WORK REQUEST
Filter the records below for the word "left". Keep each line that has it.

[[ TASK INPUT, beginning ]]

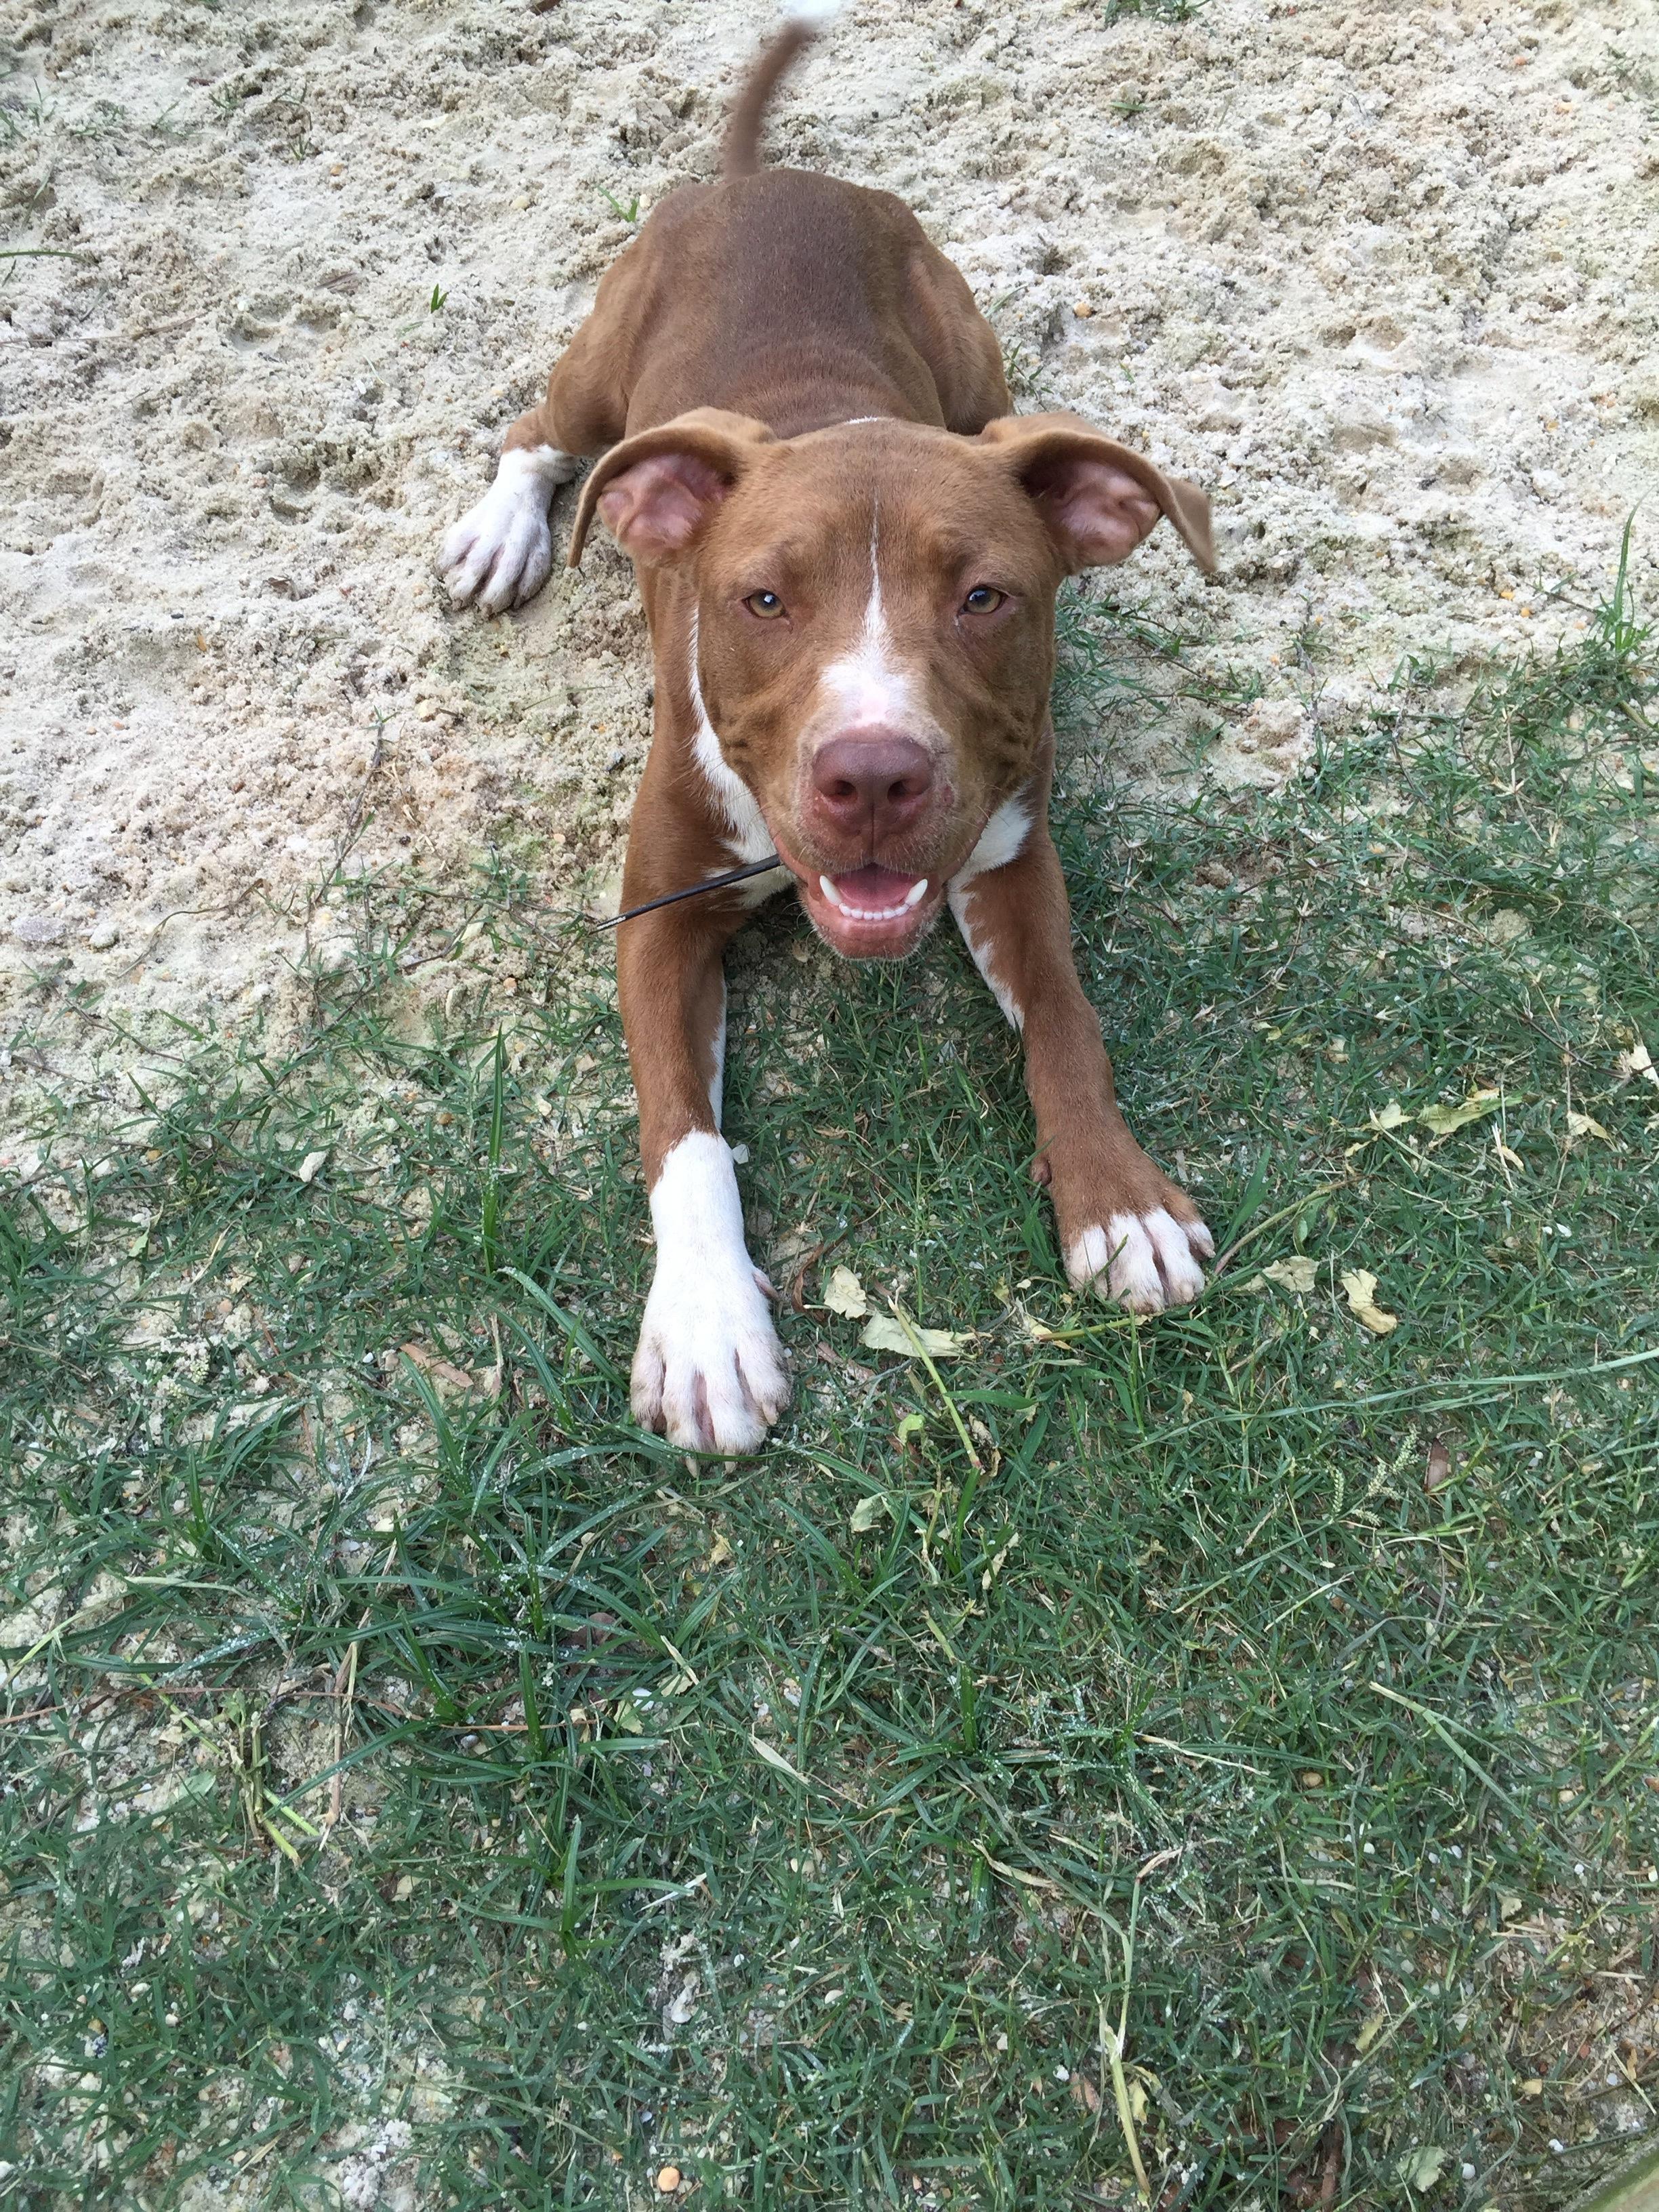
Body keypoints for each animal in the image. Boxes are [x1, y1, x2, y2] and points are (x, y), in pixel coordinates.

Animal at [442, 8, 1221, 1460]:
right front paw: (707, 1325)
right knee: (536, 431)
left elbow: (1066, 1019)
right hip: (599, 371)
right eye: (762, 599)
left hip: (970, 356)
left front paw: (1119, 1198)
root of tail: (768, 177)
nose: (871, 774)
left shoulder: (1005, 857)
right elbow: (682, 1134)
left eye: (984, 597)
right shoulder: (657, 919)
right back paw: (502, 530)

[[ TASK INPUT, end ]]

ANSWER SECTION
left elbow: (1066, 1019)
left hip: (970, 356)
left front paw: (1119, 1198)
left shoulder: (1005, 857)
left eye: (984, 597)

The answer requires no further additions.